Material provided –
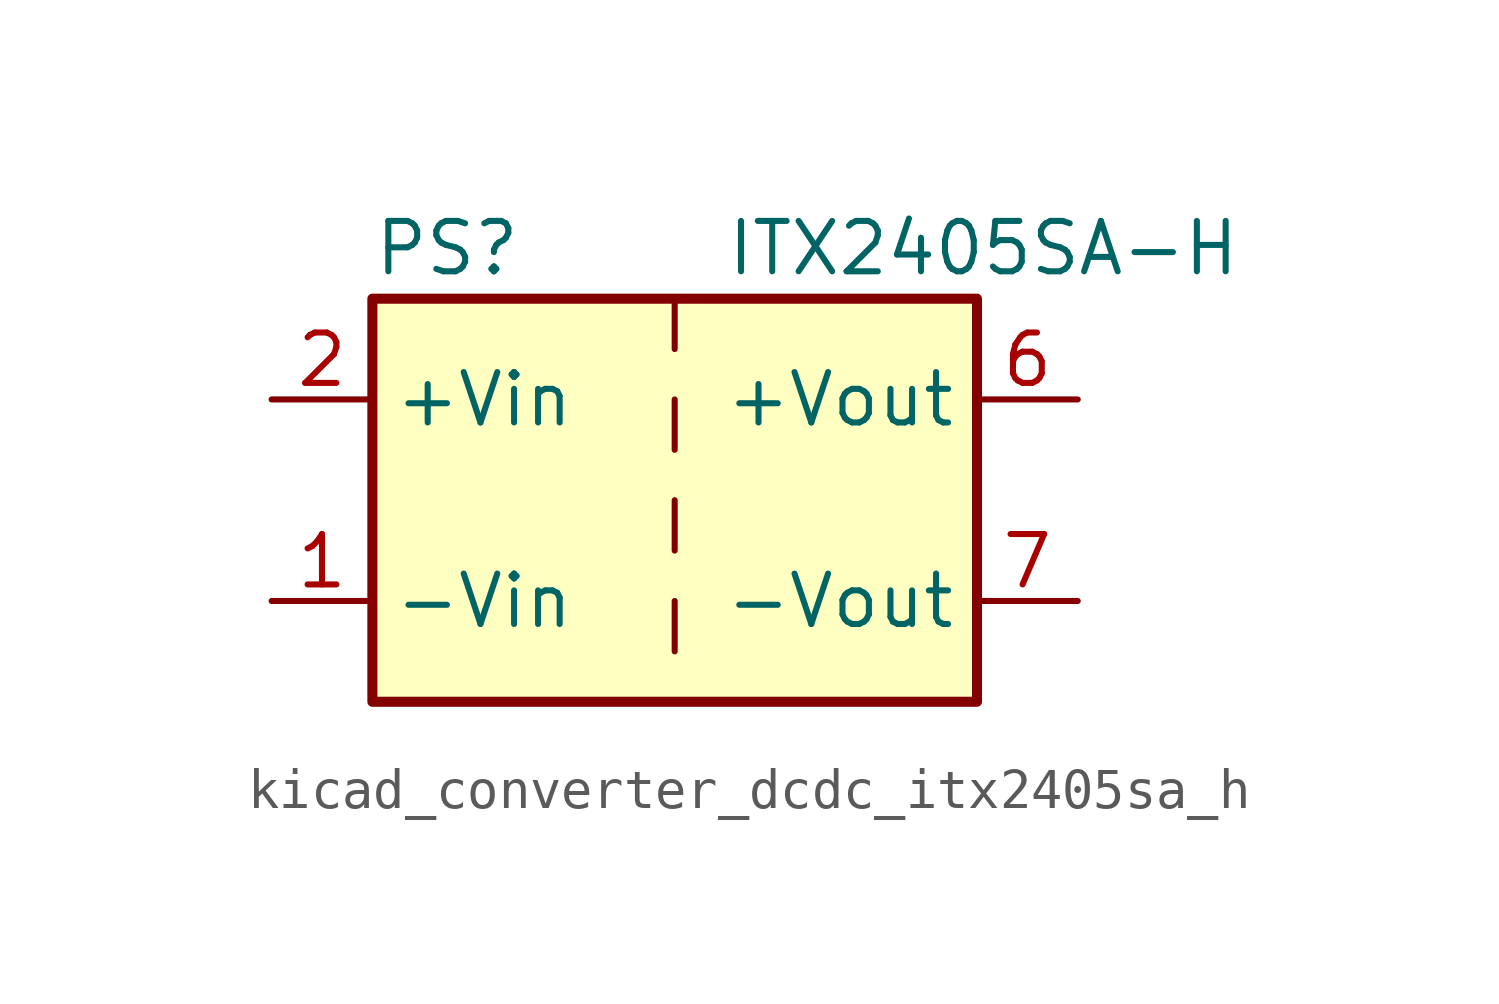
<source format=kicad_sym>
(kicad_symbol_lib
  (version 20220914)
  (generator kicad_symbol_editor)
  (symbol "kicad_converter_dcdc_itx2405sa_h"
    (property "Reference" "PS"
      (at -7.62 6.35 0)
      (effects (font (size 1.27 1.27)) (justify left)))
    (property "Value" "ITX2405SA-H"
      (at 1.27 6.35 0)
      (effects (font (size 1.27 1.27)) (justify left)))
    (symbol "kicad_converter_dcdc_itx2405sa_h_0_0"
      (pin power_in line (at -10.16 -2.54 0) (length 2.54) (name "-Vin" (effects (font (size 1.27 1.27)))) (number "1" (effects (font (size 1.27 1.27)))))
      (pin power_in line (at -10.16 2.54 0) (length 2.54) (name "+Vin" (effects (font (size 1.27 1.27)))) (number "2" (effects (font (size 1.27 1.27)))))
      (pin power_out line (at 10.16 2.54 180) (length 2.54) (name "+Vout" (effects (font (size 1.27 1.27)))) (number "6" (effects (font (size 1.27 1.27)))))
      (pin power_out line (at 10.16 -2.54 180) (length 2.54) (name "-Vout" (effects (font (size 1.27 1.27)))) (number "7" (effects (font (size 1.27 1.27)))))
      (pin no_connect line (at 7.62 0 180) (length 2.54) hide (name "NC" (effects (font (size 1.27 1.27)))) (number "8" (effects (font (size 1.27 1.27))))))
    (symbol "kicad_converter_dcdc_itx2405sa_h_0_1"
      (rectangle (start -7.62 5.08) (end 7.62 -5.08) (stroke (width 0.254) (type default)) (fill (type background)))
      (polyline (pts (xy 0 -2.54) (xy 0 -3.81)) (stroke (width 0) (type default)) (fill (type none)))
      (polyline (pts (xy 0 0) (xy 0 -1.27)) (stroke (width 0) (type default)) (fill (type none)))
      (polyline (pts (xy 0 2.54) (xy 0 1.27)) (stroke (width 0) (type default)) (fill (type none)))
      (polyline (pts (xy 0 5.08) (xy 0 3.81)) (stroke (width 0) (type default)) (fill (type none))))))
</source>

Work to complete –
Go through the lines above and write each one out verbatim, skipping the pictures.

Answer for the task –
<source format=kicad_sym>
(kicad_symbol_lib
  (version 20220914)
  (generator kicad_symbol_editor)
  (symbol "kicad_converter_dcdc_itx2405sa_h"
    (property "Reference" "PS"
      (at -7.62 6.35 0)
      (effects (font (size 1.27 1.27)) (justify left)))
    (property "Value" "ITX2405SA-H"
      (at 1.27 6.35 0)
      (effects (font (size 1.27 1.27)) (justify left)))
    (symbol "kicad_converter_dcdc_itx2405sa_h_0_0"
      (pin power_in line (at -10.16 -2.54 0) (length 2.54) (name "-Vin" (effects (font (size 1.27 1.27)))) (number "1" (effects (font (size 1.27 1.27)))))
      (pin power_in line (at -10.16 2.54 0) (length 2.54) (name "+Vin" (effects (font (size 1.27 1.27)))) (number "2" (effects (font (size 1.27 1.27)))))
      (pin power_out line (at 10.16 2.54 180) (length 2.54) (name "+Vout" (effects (font (size 1.27 1.27)))) (number "6" (effects (font (size 1.27 1.27)))))
      (pin power_out line (at 10.16 -2.54 180) (length 2.54) (name "-Vout" (effects (font (size 1.27 1.27)))) (number "7" (effects (font (size 1.27 1.27)))))
      (pin no_connect line (at 7.62 0 180) (length 2.54) hide (name "NC" (effects (font (size 1.27 1.27)))) (number "8" (effects (font (size 1.27 1.27))))))
    (symbol "kicad_converter_dcdc_itx2405sa_h_0_1"
      (rectangle (start -7.62 5.08) (end 7.62 -5.08) (stroke (width 0.254) (type default)) (fill (type background)))
      (polyline (pts (xy 0 -2.54) (xy 0 -3.81)) (stroke (width 0) (type default)) (fill (type none)))
      (polyline (pts (xy 0 0) (xy 0 -1.27)) (stroke (width 0) (type default)) (fill (type none)))
      (polyline (pts (xy 0 2.54) (xy 0 1.27)) (stroke (width 0) (type default)) (fill (type none)))
      (polyline (pts (xy 0 5.08) (xy 0 3.81)) (stroke (width 0) (type default)) (fill (type none))))))
</source>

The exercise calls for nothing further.